My dear friend, you and I go down the same road regarding education. Maybe some places we could pause and debate some minor differences, but mostly it's time we take our public education by the scruff of the neck and give it a good shaking.
What you outline is not unlike that which is working in other nations. And they are beginning to leave Americans in the chalk dust.
Why we ever allowed a fine Trade School System as once existed in the Seattle area to be turned into community colleges, I'll never know. But one by one these schools closed or morphed into what I call extended high school.
Of course Trade Schools do need something called Trades in order to justify their existence. How can we turn out thousands of blue collar skilled tradespersons into a jobless nation? Perhaps instead of a certificate of graduation we could present them with a one way ticket to India? Or wherever trades jobs are happening.

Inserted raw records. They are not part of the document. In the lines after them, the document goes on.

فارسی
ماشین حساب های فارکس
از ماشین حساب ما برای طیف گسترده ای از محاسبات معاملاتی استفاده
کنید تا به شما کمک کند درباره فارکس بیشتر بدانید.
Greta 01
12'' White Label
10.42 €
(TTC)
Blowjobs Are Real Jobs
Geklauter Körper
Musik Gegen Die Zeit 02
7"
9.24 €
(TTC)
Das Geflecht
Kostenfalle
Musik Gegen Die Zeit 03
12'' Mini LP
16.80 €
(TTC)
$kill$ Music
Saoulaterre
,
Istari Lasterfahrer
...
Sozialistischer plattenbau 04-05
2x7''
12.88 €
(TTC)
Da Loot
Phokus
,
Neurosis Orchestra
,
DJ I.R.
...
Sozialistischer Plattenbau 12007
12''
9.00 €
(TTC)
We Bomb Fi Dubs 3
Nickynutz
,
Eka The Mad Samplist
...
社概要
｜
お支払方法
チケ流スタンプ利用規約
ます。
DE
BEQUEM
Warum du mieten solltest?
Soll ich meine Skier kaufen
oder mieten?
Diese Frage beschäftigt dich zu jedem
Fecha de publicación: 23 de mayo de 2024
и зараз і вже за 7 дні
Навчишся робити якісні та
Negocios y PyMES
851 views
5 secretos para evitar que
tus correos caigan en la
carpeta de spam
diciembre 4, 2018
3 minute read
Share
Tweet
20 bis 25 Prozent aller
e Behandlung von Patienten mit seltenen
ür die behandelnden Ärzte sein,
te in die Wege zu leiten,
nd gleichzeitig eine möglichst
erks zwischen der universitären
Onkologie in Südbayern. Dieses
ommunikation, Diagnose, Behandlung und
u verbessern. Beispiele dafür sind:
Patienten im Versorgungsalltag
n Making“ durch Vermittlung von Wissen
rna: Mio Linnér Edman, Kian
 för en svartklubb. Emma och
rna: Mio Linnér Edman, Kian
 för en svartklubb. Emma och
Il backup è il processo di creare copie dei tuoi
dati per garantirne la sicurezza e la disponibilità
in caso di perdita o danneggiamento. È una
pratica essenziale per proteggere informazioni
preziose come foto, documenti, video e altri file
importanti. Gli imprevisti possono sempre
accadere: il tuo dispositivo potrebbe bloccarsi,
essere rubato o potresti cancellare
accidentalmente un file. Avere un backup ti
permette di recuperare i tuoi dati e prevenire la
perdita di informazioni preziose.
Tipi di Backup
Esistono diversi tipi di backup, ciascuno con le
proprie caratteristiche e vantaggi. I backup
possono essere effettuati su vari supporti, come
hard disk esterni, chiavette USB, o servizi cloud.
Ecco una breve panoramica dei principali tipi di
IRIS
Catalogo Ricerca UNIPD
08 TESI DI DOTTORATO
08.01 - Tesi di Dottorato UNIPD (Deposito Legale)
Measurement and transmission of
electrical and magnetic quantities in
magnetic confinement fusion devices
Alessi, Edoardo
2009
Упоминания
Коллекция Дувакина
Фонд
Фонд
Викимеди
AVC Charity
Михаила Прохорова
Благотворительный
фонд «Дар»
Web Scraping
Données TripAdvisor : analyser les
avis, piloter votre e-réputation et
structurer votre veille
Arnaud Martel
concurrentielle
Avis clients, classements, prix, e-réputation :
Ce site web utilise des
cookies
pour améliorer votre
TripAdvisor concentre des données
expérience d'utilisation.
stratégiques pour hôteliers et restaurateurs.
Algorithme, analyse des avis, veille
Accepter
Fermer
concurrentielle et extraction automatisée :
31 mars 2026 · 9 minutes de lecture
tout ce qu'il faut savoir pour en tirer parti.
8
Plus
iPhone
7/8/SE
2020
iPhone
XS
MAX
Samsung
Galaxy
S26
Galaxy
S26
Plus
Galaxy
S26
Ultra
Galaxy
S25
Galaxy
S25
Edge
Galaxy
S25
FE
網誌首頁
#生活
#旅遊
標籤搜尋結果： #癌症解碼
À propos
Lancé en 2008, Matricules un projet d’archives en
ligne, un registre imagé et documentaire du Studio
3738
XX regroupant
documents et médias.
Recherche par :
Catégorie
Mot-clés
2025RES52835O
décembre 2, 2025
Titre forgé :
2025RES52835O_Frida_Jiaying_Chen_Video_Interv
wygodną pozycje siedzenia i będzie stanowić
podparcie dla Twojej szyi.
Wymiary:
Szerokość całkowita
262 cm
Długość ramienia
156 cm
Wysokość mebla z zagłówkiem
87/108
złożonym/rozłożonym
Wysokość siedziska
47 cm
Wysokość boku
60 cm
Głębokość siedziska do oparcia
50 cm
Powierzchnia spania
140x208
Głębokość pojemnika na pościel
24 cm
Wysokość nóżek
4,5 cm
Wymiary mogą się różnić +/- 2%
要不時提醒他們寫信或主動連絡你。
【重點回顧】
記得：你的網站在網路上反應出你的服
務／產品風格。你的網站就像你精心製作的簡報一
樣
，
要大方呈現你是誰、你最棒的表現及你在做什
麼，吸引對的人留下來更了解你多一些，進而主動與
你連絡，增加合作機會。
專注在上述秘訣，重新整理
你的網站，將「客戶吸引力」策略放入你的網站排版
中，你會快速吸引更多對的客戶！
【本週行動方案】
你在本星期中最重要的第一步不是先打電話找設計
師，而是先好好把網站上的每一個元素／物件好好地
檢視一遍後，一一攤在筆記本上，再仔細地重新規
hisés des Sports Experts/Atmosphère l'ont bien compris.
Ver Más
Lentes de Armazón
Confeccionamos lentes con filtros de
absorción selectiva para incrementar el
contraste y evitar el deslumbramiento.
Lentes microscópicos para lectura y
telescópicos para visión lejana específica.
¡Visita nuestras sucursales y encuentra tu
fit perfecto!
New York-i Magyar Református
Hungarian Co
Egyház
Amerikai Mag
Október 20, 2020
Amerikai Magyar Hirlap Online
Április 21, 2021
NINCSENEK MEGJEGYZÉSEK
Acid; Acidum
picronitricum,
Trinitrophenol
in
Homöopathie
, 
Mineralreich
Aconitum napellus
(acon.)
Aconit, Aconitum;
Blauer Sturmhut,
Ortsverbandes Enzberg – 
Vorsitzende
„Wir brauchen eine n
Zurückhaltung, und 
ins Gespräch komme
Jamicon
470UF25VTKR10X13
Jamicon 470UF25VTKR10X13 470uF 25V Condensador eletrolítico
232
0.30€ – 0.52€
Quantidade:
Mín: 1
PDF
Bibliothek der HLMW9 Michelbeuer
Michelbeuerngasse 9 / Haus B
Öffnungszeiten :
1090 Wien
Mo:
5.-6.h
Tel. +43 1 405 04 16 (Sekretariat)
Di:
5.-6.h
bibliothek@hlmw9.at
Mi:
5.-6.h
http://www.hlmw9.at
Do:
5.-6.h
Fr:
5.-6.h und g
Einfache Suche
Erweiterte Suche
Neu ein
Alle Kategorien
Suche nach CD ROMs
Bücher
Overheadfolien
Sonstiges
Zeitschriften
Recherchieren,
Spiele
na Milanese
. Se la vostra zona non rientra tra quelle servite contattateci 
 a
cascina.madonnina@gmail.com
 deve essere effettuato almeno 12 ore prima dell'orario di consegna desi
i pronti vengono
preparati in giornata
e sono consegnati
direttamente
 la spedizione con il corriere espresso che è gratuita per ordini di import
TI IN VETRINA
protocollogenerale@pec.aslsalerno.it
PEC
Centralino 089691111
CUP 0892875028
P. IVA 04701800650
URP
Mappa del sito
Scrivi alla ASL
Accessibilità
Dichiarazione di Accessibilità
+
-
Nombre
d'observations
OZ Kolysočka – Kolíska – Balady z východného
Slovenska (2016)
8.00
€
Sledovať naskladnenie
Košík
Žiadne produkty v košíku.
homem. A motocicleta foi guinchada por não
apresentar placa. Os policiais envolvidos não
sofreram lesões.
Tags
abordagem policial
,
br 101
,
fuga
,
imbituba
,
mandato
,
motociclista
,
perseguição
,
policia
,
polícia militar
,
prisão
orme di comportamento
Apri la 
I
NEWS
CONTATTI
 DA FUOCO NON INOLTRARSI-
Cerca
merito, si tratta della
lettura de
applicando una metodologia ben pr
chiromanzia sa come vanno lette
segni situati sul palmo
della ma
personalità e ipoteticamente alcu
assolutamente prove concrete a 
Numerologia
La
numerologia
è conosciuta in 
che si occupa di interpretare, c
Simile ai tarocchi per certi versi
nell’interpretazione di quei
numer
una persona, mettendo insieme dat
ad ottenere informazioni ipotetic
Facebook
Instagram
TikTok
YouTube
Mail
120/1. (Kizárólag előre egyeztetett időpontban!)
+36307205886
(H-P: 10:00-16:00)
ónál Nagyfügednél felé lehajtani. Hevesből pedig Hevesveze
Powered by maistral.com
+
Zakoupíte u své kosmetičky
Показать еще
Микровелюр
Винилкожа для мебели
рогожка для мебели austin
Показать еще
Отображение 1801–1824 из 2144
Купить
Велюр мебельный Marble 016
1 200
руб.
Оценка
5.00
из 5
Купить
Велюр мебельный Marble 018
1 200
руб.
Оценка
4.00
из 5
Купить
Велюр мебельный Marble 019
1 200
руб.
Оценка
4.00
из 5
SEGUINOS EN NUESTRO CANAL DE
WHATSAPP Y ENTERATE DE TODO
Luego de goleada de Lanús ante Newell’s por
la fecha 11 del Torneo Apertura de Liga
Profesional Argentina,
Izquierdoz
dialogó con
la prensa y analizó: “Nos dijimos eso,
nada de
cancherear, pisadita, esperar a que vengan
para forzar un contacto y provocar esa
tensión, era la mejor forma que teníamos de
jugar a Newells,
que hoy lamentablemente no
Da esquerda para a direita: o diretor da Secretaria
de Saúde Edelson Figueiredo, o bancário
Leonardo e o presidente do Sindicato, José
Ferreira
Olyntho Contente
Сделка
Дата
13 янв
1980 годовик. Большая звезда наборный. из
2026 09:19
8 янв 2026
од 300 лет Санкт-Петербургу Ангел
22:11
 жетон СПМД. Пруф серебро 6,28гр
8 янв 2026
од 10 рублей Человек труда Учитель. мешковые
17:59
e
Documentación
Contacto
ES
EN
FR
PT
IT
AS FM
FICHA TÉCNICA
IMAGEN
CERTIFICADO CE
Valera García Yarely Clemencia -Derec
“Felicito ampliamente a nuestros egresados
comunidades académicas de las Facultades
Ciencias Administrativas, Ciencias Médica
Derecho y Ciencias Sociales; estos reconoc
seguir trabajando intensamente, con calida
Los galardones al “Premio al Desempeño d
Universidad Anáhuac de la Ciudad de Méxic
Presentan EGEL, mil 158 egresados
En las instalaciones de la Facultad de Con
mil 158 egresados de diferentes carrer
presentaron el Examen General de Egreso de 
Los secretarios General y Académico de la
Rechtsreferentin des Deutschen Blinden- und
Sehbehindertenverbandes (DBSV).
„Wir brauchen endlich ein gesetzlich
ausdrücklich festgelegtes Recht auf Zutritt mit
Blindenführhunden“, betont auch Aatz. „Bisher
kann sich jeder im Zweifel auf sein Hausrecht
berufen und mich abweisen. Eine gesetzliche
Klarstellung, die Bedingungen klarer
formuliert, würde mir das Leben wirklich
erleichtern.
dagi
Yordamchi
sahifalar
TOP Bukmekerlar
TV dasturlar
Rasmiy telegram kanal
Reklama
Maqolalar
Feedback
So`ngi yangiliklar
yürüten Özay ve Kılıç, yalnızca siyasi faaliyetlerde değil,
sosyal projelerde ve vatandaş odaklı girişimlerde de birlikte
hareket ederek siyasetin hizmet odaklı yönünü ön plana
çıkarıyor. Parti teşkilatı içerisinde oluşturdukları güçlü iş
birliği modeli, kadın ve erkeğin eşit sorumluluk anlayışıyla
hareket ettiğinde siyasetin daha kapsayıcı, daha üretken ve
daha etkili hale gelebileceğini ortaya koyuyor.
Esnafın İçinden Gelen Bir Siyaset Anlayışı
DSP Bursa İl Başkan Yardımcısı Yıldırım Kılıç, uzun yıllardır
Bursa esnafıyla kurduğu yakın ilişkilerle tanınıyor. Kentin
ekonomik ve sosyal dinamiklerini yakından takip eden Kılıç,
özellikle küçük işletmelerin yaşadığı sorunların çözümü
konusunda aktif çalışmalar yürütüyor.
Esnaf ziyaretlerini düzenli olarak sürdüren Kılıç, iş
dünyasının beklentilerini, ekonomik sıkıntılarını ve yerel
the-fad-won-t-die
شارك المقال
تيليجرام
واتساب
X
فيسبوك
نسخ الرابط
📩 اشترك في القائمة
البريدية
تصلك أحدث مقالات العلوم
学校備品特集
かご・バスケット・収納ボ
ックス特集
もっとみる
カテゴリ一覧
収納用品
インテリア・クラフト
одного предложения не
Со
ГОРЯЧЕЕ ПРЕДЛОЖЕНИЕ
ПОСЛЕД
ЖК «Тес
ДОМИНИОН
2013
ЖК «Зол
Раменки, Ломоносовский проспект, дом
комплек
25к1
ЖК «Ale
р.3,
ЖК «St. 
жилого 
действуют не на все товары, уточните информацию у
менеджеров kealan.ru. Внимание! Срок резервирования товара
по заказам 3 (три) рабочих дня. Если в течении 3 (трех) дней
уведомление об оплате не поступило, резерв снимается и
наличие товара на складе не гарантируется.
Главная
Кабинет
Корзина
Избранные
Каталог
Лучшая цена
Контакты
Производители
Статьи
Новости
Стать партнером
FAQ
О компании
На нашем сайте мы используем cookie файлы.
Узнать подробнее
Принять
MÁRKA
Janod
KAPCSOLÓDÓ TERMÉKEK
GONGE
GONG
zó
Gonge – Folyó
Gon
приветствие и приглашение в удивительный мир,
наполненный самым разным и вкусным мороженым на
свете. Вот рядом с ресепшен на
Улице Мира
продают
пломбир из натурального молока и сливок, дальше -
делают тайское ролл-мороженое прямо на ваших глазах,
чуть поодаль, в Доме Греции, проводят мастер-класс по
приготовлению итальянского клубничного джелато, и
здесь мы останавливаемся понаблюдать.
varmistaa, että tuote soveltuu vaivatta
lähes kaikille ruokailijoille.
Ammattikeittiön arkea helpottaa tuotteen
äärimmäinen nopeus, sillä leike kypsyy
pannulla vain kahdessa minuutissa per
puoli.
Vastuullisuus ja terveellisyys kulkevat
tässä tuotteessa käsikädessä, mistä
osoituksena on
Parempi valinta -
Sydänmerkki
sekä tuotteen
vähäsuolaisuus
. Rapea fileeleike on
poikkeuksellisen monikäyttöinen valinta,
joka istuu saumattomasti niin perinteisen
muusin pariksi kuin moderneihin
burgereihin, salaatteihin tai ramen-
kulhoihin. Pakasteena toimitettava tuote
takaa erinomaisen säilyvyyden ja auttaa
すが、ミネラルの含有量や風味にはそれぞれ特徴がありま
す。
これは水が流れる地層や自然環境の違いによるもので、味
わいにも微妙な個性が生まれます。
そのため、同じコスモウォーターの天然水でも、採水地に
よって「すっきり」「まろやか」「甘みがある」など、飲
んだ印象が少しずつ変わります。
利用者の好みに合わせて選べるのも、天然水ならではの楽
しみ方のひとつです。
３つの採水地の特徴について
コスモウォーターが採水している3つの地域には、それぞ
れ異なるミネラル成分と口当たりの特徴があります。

So now we also have to fix our sagging manufacturing and industrial businesses.
And at the same time, and perhaps just as important in this new American Education, is our approach to education itself.
Ann touched on this in talking about how she would structure this new system. But I believe that we must train our teachers to be honest evaluators and insightful advisors and guidance counselors. These new teachers must break from the traditional patterns of teaching children that education is a pyramid with the few very bright children climbing up through college to the top of the heap. A PHD or at the very least a Masters is the sign of having won a brass ring. The rest of the young, the vast majority, are seen as ho hum losers and ne'er do wells.
Rather than do the hard work of finding a place for their skills and talents and directing them toward success, our lack of skills as teachers pushes them into believing that they are failures and rejects. And then we go about wondering why our inner cities are crumbling into war zones?
It's time to stop blaming the victims and come up to the line and take responsibility and roll up our sleeves and care enough about our fellow Americans to do the hard work.